Decreto nº 10.701, de 07/02/1933
Texto Original
Aprova a tabela de taxas proporcionais para a arrecadação do imposto de novos e velhos direitos sobre os juros convencionados nos contratos hipotecários e contém outras disposições.
O PRESIDENTE DO ESTADO DE MINAS GERAIS, usando das atribuições que lhe confere o decreto número 19.398, de 11 de novembro de 1930, do Governo Provisório da República,
DECRETA:
Art. 1.º — Fica aprovada a tabela que com este baixa, assinada pelo Secretário das Finanças, para o efeito da arrecadação, nos contratos hipotecários, dos impostos de novos e velhos direitos, adicionais, viação e selo de 1|2% (meio por cento) sobre os juros convencionados, mantida quanto ao capital mutuado a legislação em vigor.
Art. 2.º — O imposto será calculado sobre os juros convencionados, aplicando-se a taxa de acordo com o prazo estipulado.
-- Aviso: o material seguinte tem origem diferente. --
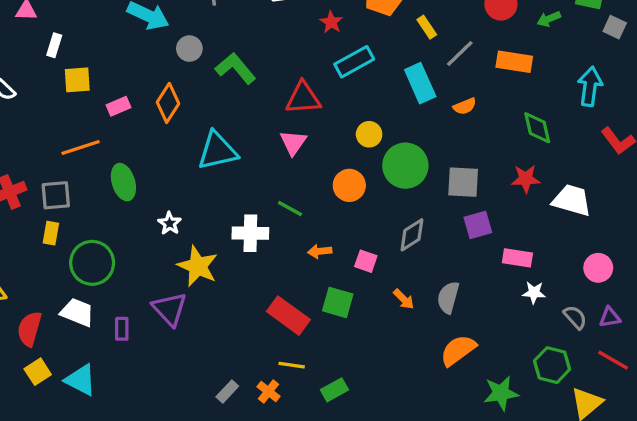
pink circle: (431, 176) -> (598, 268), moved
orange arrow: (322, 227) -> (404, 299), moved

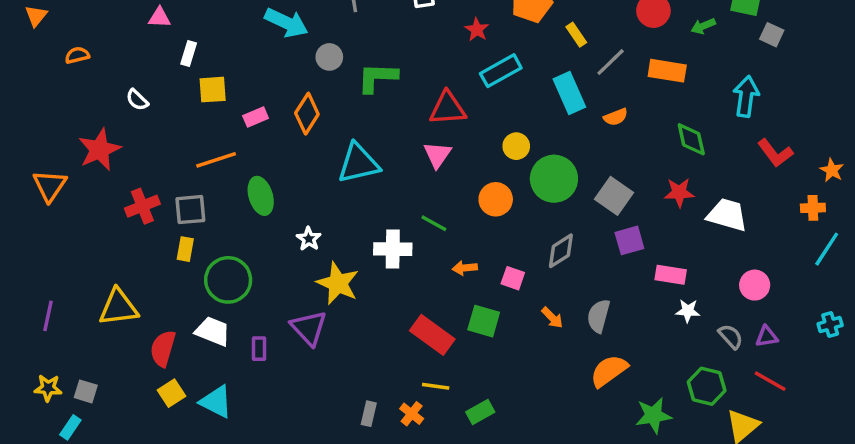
green L-shape: (236, 68) -> (377, 78), turned -48
gray square: (463, 182) -> (614, 196), turned 32
gray rectangle: (227, 391) -> (369, 414), turned -30

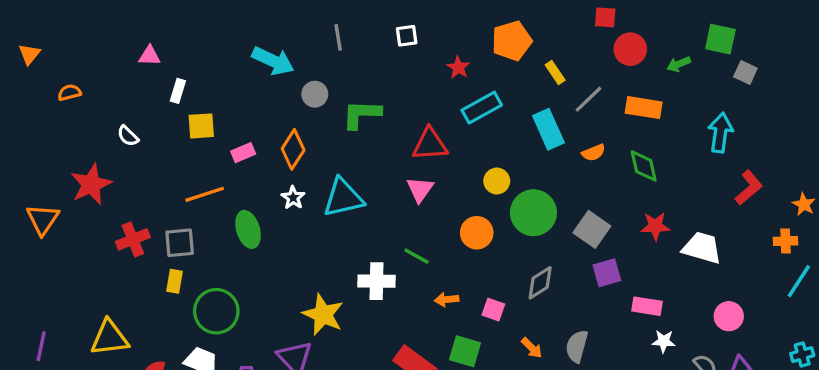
green diamond: (691, 139) -> (644, 166), moved
red L-shape: (775, 153) -> (749, 188), turned -93
white star: (309, 239) -> (293, 198), moved

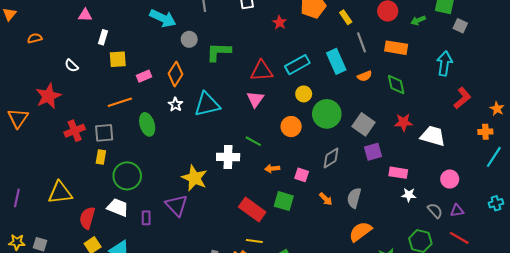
yellow rectangle: (555, 72) -> (346, 17), moved
gray line: (589, 99) -> (361, 42), turned -66
cyan rectangle: (482, 108) -> (297, 65), moved

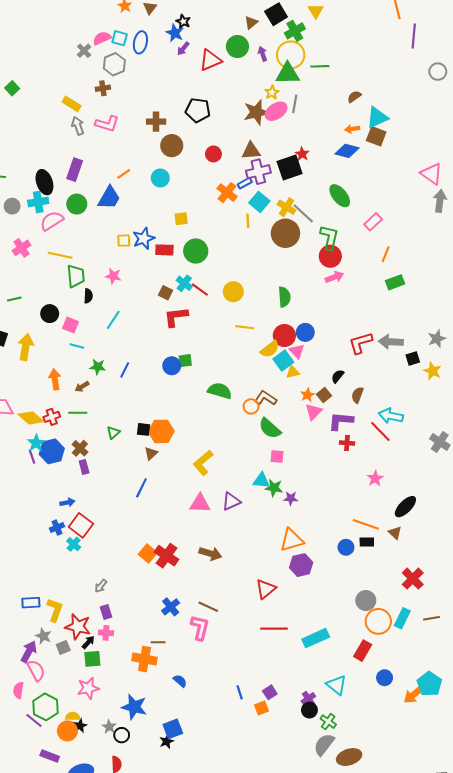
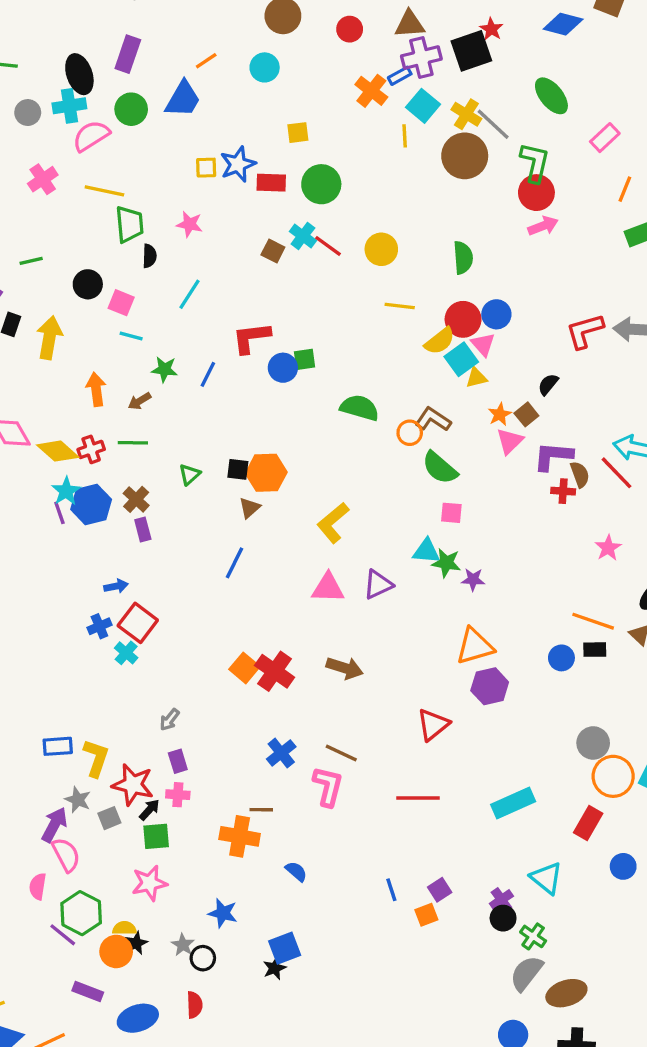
red L-shape: (176, 317) -> (251, 338), moved
brown semicircle: (357, 395) -> (580, 474), moved, turned 140
red line: (274, 629) -> (418, 798), moved
blue star: (134, 707) -> (223, 913), size x0.7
Art. 3.º — As hipotecas anteriormente feitas e que não foram ainda liquidadas ficam sujeitas à diferença do imposto, desde que tenha ele sido pago sem que fossem computados os juros convencionados.
§ 1.º Para esse fim, fica marcado o prazo de 60 (sessenta) dias, dentro do qual seja paga a diferença do imposto, a qual será arrecadada com a multa do artigo 17 da lei n. 851, de 1923, em caso do não pagamento no aludido prazo.
§ 2.º Os executivos ou ações hipotecárias ajuizados, quando devidos os impostos que recaem sobre os juros, não poderão ser julgados a final sem a prova do pagamento da diferença do imposto, sendo nesse caso aplicável a multa a que se refere o parágrafo anterior.
Art. 4.º — As hipotecas que forem liquidadas antes do prazo convencionado ficarão sujeitas ao pagamento do imposto proporcional ao prazo em que vigorarem, sob pena de multa de 10 a 30% do valor sonegado, imposta pelo Secretário das Finanças.
Art. 5.º — As sonegações do imposto a que se refere o presente decreto serão punidas na forma do art. 73 e seus parágrafos, do decreto n. 6.944, de 1925.
Art. 6.º — Os escrivães a tebeliães não poderão lavrar escrituras de hipotecas, a qualquer título, sem a exibição dos conhecimentos ou certidões de pagamento dos imposto devidos, expedidos pelos exatores e que não poderão ser substituídos por qualquer outro prova, sob pena de multa de um a cinco contos de réis, imposta pelo Secretário das Finanças.
Art. 7.º — As escrituras de hipotecas e de suas reformas não poderão ser inscritas ou averbadas no registro de imóveis, sem prévio pagamento dos impostos e multas devidos, sob pena de multa de 500$000 a 1:000$000, imposta ao oficial do registro pelo Secretário das Finanças.
Art. 8.º — A fiscalização do imposto a que se refere este decreto será exercida por meio de fichas fornecidas semanalmente pelos oficiais do registro às repartições arrecadadoras, das inscrições e baixas que se fizerem.
Parágrafo único. Serão aplicáveis nos casos omissos, para a perfeita execução deste decreto, o regulamento da fiscalização das rendas do Estado e demais legislação fiscal em vigor, inclusive o dispositivo do artigo 85 do decreto n. 10.222, de 1932.
Art. 9.º — O Secretário das Finanças poderá impor multas até o máximo de 1:000$000, nos casos não previstos neste decreto, pelas suas infrações ou transgressões.
Art. 10.º — Revogam-se as disposições em contrário, entrando este decreto em vigor na data de sua publicação.
O Secretário de Estado dos Negócios das Finanças assim o tenha entendido e faça publicar e executar.
Palácio da Presidência do Estado de Minas Gerais, em Belo Horizonte, 7 de fevereiro de 1933.
OLEGARIO MACIEL
José Bernardino Alves Júnior
Tabela de taxas proporcionais relativas aos prazos, pera a cobrança dos impostos de novos e velhos direitos, sobre os juros convencionados nos contratos hipotecários, anexa ao decreto n. 10.701, de 7 de fevereiro de 1933.
Prazos |
Taxa proporcional sobre os juros |
Imposto por conto de réis |
Até 2 anos |
0,60% |
6$000 |
Até 4 anos |
0,50% |
5$000 |
Até 6 anos |
0,40% |
4$000 |
Até 8 anos |
0,30% |
3$000 |
De mais de 8 anos |
0,20% |
2$000 |
Belo Horizonte, 7 de fevereiro de 1933.--- José Bernardino Alves Júnior, secretário das Finanças.